Take each line of the data that contains the string "Administrator" and copy it.
**** PROVIDED RECORDS ****
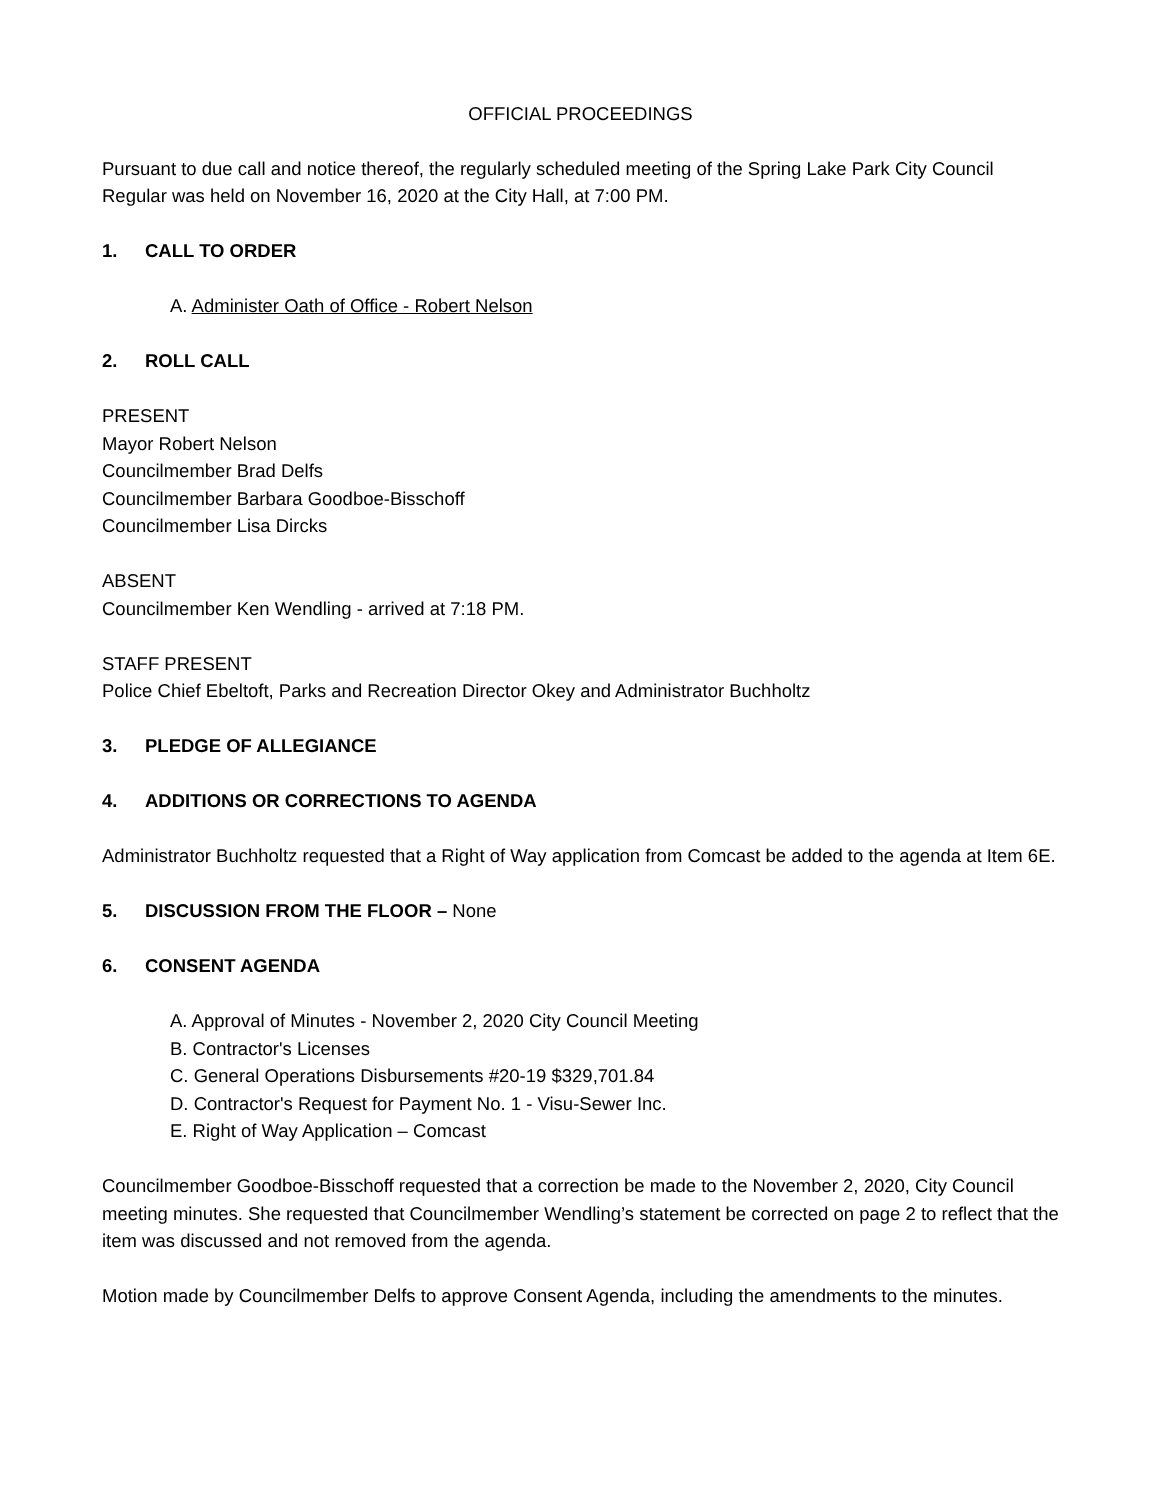OFFICIAL PROCEEDINGS
Pursuant to due call and notice thereof, the regularly scheduled meeting of the Spring Lake Park City Council Regular was held on November 16, 2020 at the City Hall, at 7:00 PM.
1. CALL TO ORDER
A. Administer Oath of Office - Robert Nelson
2. ROLL CALL
PRESENT
Mayor Robert Nelson
Councilmember Brad Delfs
Councilmember Barbara Goodboe-Bisschoff
Councilmember Lisa Dircks
ABSENT
Councilmember Ken Wendling - arrived at 7:18 PM.
STAFF PRESENT
Police Chief Ebeltoft, Parks and Recreation Director Okey and Administrator Buchholtz
3. PLEDGE OF ALLEGIANCE
4. ADDITIONS OR CORRECTIONS TO AGENDA
Administrator Buchholtz requested that a Right of Way application from Comcast be added to the agenda at Item 6E.
5. DISCUSSION FROM THE FLOOR – None
6. CONSENT AGENDA
A. Approval of Minutes - November 2, 2020 City Council Meeting
B. Contractor's Licenses
C. General Operations Disbursements #20-19 $329,701.84
D. Contractor's Request for Payment No. 1 - Visu-Sewer Inc.
E. Right of Way Application – Comcast
Councilmember Goodboe-Bisschoff requested that a correction be made to the November 2, 2020, City Council meeting minutes. She requested that Councilmember Wendling’s statement be corrected on page 2 to reflect that the item was discussed and not removed from the agenda.
Motion made by Councilmember Delfs to approve Consent Agenda, including the amendments to the minutes.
****
_REPLY TO THE EXERCISE_:
Police Chief Ebeltoft, Parks and Recreation Director Okey and Administrator Buchholtz
Administrator Buchholtz requested that a Right of Way application from Comcast be added to the agenda at Item 6E.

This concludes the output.